Your assignment →
Your copy of the data should match it exactly, except that the pictures are gone.

Listed entries →
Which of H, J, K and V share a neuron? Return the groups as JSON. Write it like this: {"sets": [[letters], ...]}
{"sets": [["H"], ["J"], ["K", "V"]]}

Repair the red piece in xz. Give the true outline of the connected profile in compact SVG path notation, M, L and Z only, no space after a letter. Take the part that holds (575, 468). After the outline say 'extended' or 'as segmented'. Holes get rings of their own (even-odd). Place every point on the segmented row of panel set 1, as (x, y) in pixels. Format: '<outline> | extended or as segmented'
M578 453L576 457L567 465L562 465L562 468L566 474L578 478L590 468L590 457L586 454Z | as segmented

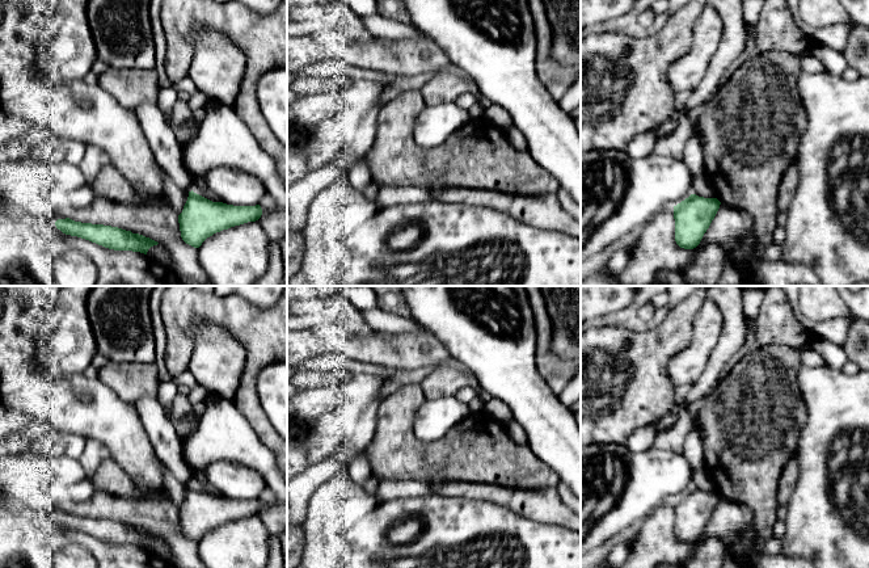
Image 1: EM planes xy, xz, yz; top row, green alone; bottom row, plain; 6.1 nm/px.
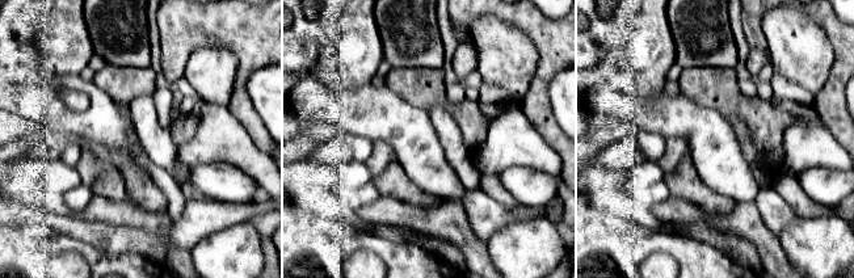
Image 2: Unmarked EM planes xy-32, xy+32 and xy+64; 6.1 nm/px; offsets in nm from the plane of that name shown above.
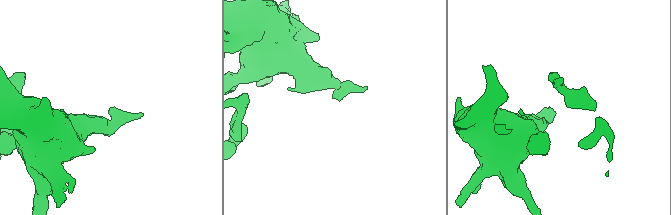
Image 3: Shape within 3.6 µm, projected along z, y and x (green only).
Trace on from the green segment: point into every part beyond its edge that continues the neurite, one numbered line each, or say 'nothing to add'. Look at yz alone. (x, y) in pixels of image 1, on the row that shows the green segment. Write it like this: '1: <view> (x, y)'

Task answer →
Which of H, J, K and V share a neuron? Return the groups as JSON. Write it like this: {"sets": [[letters], ...]}
{"sets": [["H"], ["J"], ["K", "V"]]}

Repair the red piece in xz. Give the true outline of the connected profile in compact SVG path notation, M, L and Z only, no space after a letter. Take the part that holds (575, 468). After the outline say 'extended' or 'as segmented'. Holes get rings of their own (even-odd). Place every point on the segmented row of panel set 1, as (x, y) in pixels. Format: '<outline> | extended or as segmented'
M578 453L576 457L567 465L562 465L562 468L566 474L578 478L590 468L590 457L586 454Z | as segmented

Image 1: EM planes xy, xz, yz; top row, green alone; bottom row, plain; 6.1 nm/px.
Image 2: Unmarked EM planes xy-32, xy+32 and xy+64; 6.1 nm/px; offsets in nm from the plane of that name shown above.
Image 3: Shape within 3.6 µm, projected along z, y and x (green only).
Trace on from the green segment: point into every part beyond its edge that continues the neurite, one numbered line each, or say 'nothing to add'. Look at yz alone. (x, y) in pixels of image 1, on the row that shows the green segment. Write it like this: '1: <view> (x, y)'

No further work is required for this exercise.